DEP Failed to Utilize Scientific Information to Inform its Policies and Decision Making
This allegation is contradicted by much of what is set forth above. As just one example, it was real time research from Carnegie Mellon University that informed the decision to issue the call to drillers to stop sending drilling wastewater to grandfathered treatment facilities. This work was conducted by Dr. Jeanne Van Briesen and was considered groundbreaking for its time.
DEP Motives for Lax Regulation Were Nefarious
This allegation is unfair and irresponsible. When I was Secretary and worked closely with many personnel at DEP and I made it a point to personally meet almost every one of the over 3,000 DEP personnel in both Central Office in Harrisburg, the six DEP Regional Offices and the six DEP District Mining Offices.
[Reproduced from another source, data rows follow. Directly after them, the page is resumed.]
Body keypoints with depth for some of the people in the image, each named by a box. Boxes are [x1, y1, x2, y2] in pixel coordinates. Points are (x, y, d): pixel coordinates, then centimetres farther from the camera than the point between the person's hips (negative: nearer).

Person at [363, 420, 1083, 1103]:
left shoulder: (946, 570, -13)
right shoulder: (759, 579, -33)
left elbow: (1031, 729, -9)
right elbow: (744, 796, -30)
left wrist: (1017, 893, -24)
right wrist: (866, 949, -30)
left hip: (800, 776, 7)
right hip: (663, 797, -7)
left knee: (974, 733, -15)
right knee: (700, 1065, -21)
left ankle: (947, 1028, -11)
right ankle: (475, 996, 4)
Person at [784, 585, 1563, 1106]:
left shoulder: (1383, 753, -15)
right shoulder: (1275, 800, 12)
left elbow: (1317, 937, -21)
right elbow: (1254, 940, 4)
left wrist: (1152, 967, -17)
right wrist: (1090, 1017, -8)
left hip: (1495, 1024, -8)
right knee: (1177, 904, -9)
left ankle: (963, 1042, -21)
I never doubted the dedication of any one of them to their job.
DEP Exhibited Managerial Incompetence
This is demonstrably false and is flatly contradicted by the unbiased STRONGER Report of 2011. And, in fact, we did a comprehensive reorganization of DEP in order to improve managerial and organizational effectiveness. Part of that reorganization focused specifically on the experienced and projected growth of the natural gas sector and was a reflection of the administration’s emphasis on proper oversight of that activity. We took the important step of elevating the Bureau of Oil and Gas Management to becoming the Oil and Gas Deputate which was headed by a Deputy Secretary of DEP. This moved shale gas regulation from a ‘back bench’ operation to front line and provided a centrally based organization within DEP to unify oversight of that industry. This is more regulation, not less. This move gave DEP the ability to better coordinate its permitting, inspection and enforcement efforts. (See also https://www.prnewswire.com/news-releases/pa-dep-reorganizes-to-improve-efficiency-transparency-130205408.html)
Mike Krancer is a Principal and Co-Founder of Silent Majority Strategies LLC, an energy focused communications, permitting strategy and messaging strategy firm active in the Appalachian Basin on a variety of state and federal messaging, permitting and regulatory matters.